The best win is to build out in a data center with a 10G pipe into Amazon's network so that you can spin up AWS only on peaks or while you are waiting to bring your own stuff up. That gives you the best of both worlds.
AWS has a product called Direct Connect  to reduce bandwidth costs between AWS and your infrastructure.
There is a latency spike between local and Amazon infrastructure so it would be critical to build your system so that putting this spike in the mix didn't impact your own flow path.
I had thought a bit about how we might do that at Blekko and I would probably shift crawling into the cloud (user's don't see that compute resource) and move crawler hosts over to the frontend/index side. But I'm sure there would have been a bunch of ways to slice it.
They certainly can and likely will respond by tweaking their cost models - bandwidth costs at AWS are completely out of whack - e.g. list prices at AWS per TB are tens of times higher than Hetzner for example; I presume that's based on looking at what customers are most sensitive to. E.g. if you retrieve only a small percentage of your objects every month, it won't matter much.
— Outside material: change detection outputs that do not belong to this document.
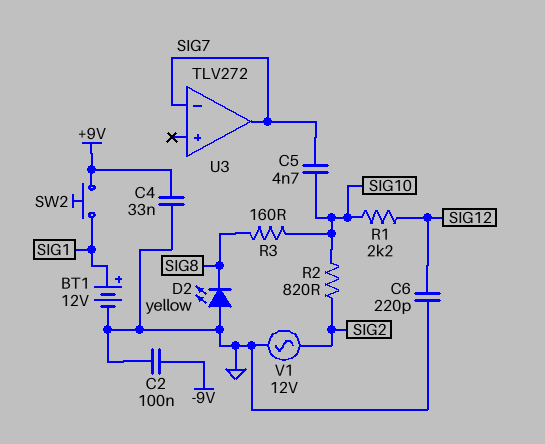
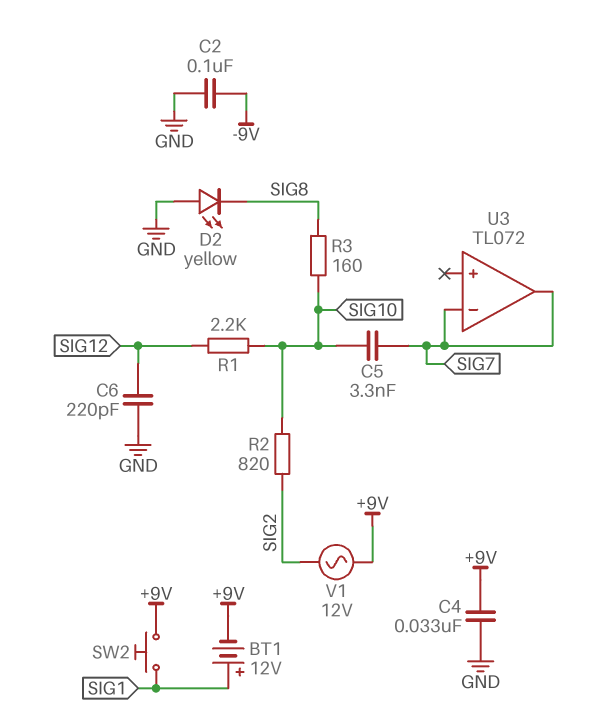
BT1: 12V (plus SIG1, minus GND) -> 12V (plus SIG1, minus +9V)
C5: 4.7nF (SIG7, SIG10) -> 3.3nF (SIG7, SIG10)
U3: TLV272 -> TL072
V1: AC 12V (GND, SIG2) -> AC 12V (+9V, SIG2)

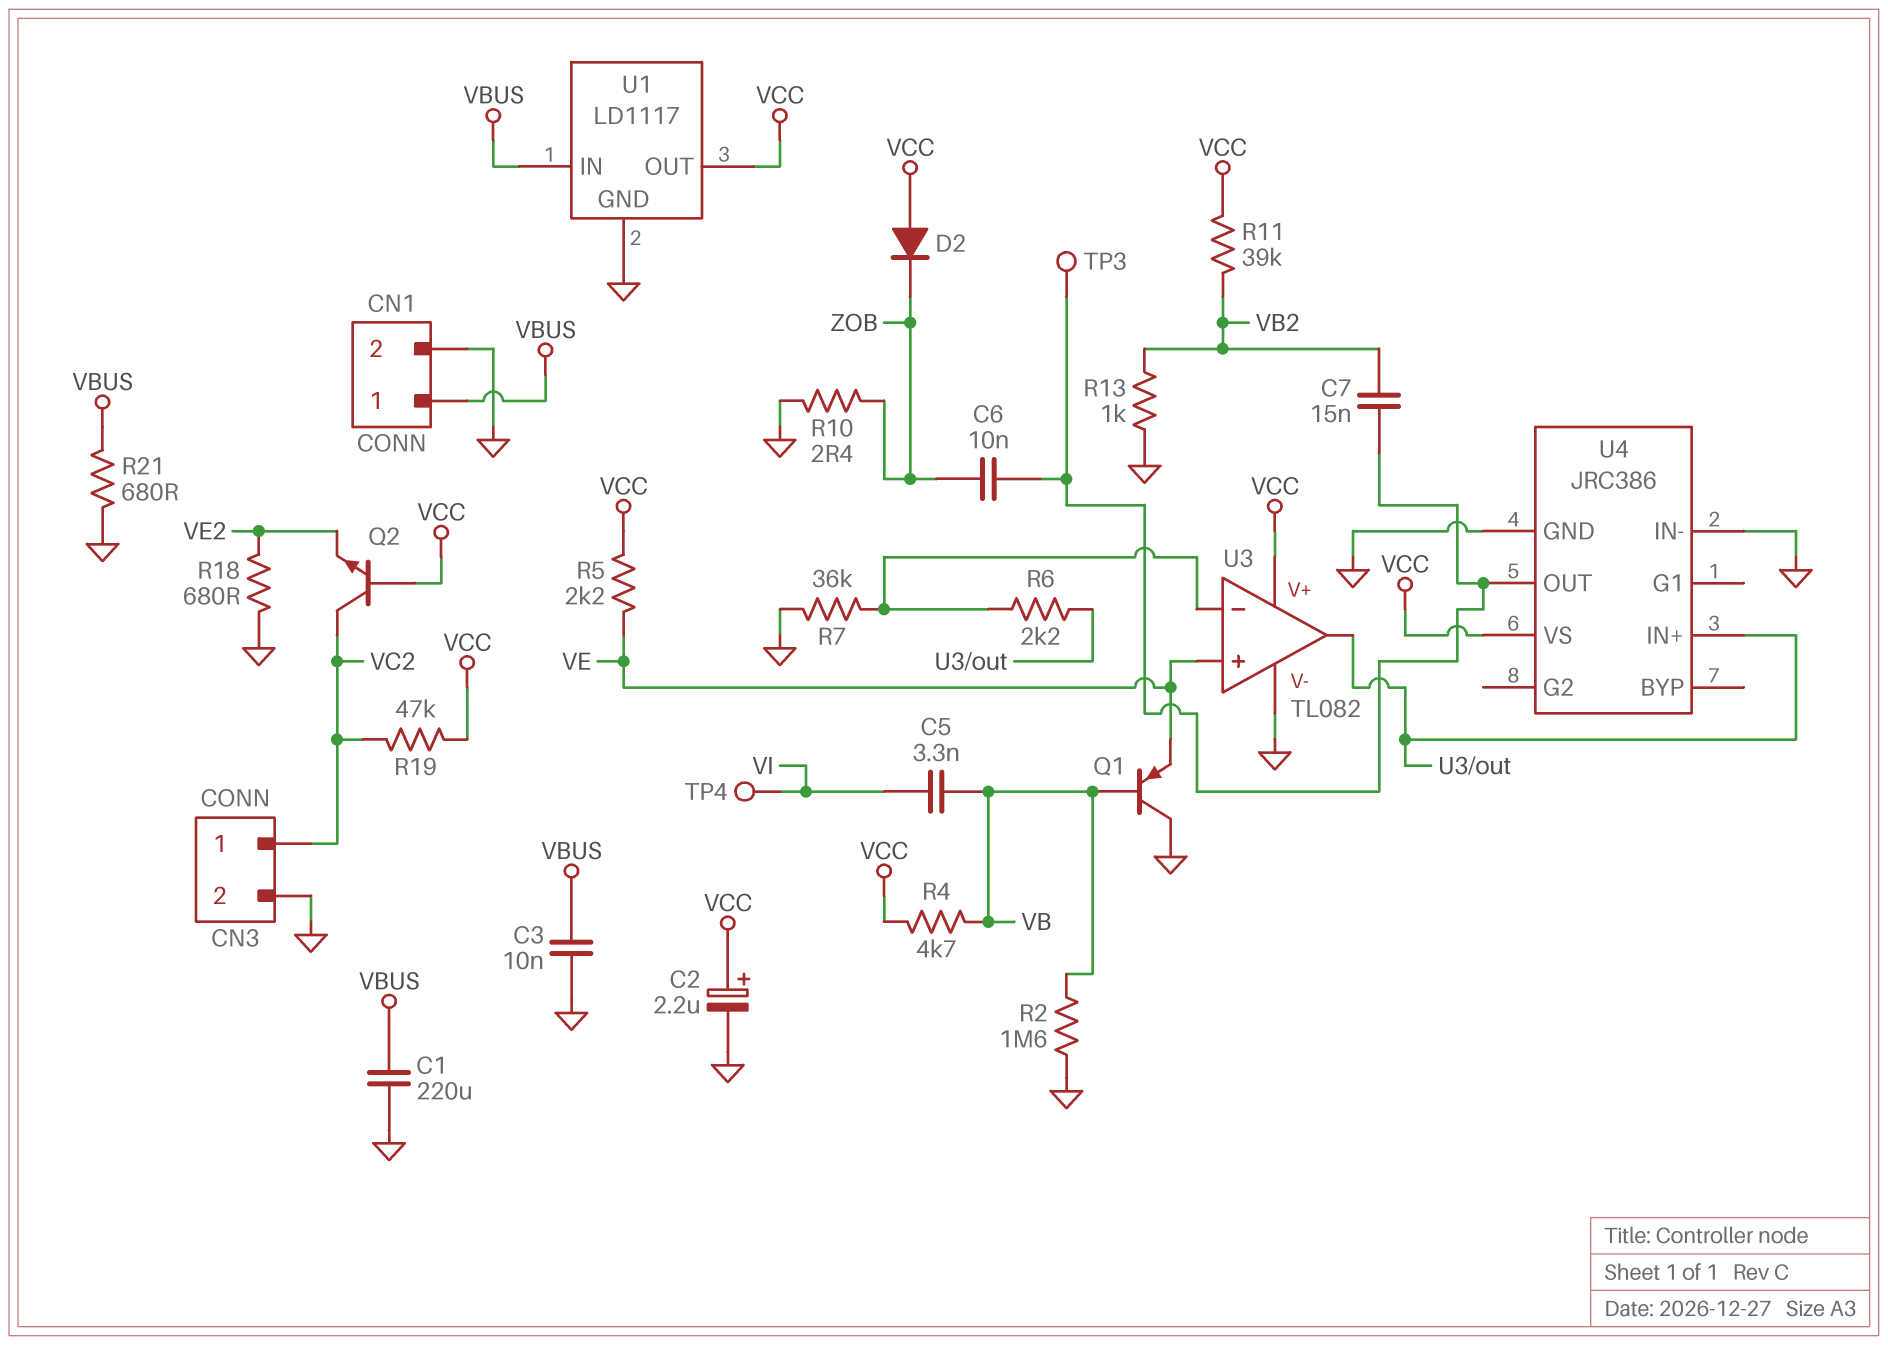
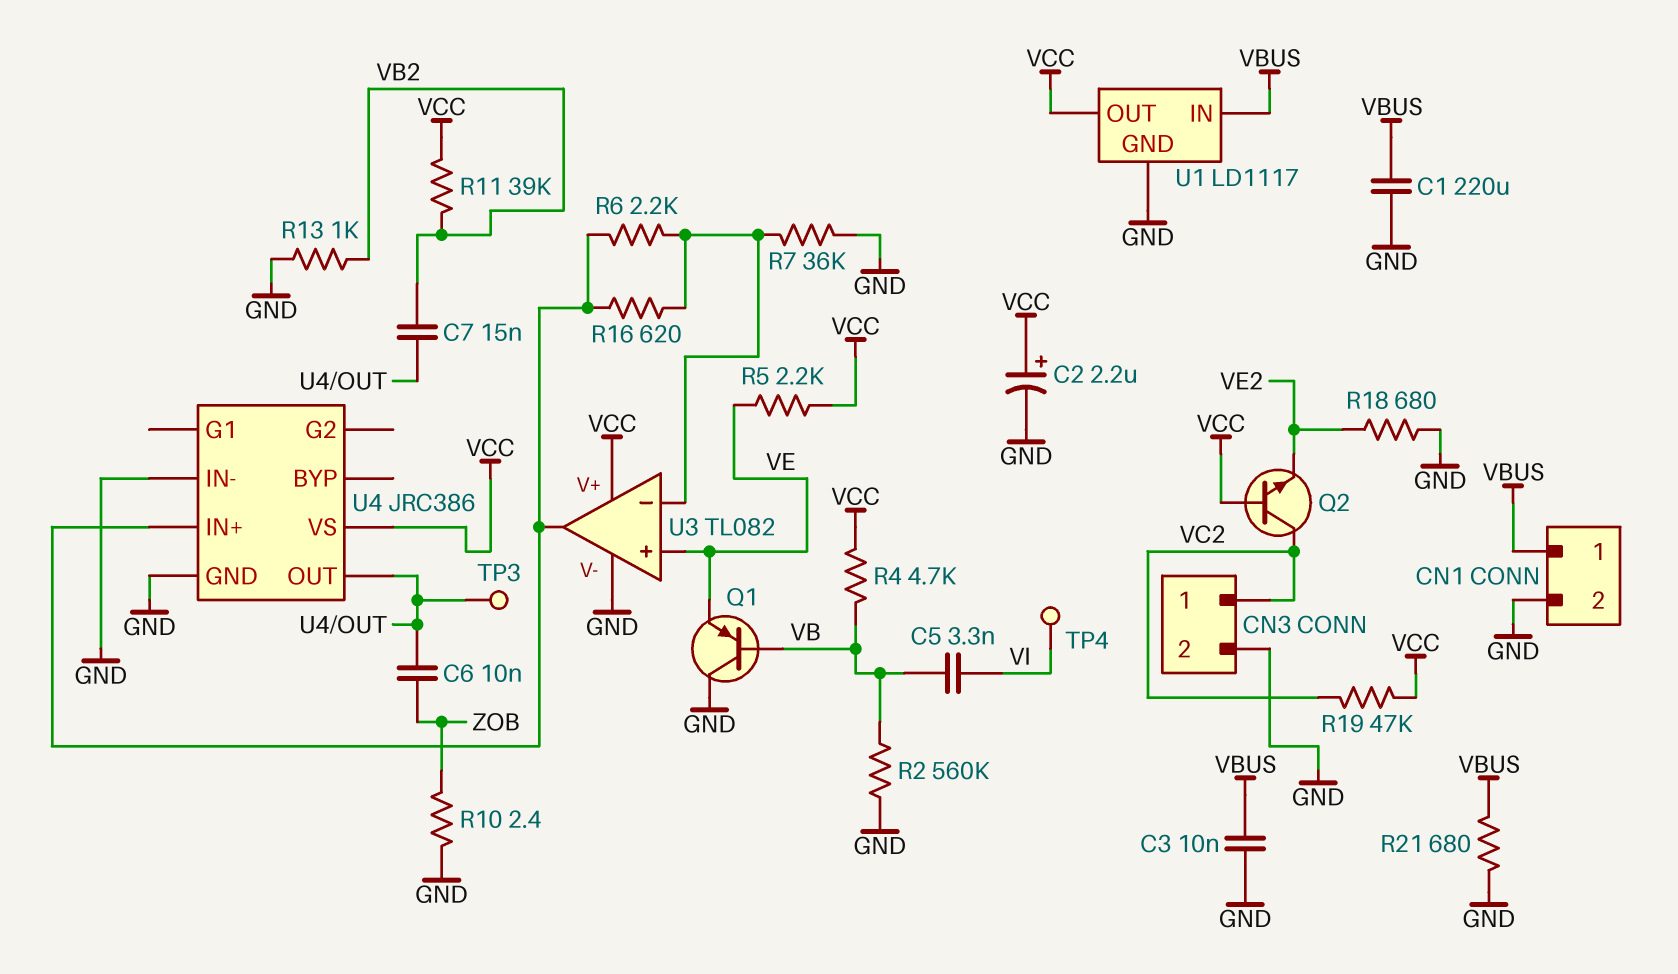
D2: diode (A VCC, K ZOB) -> none
R2: 1.6M (GND, VB) -> 560k (GND, VB)
R16: none -> 620 (U3/in-, U3/out)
Similarly, if most of your retrievals is from EC2 rather than from the public internet, the bandwidth prices won't be a big deal, and you may not pay attention to how much you actually pay per TB.
The high bandwidth prices hit some niches much more than others, and it may be more expedient for AWS to keep it straight forward for those affected to put caches in front than it is to rattle the cage of other customers. E.g. if you consume huge amounts of bandwidths you'll sooner or later speak to specialized CDN's or start looking at peering anyway.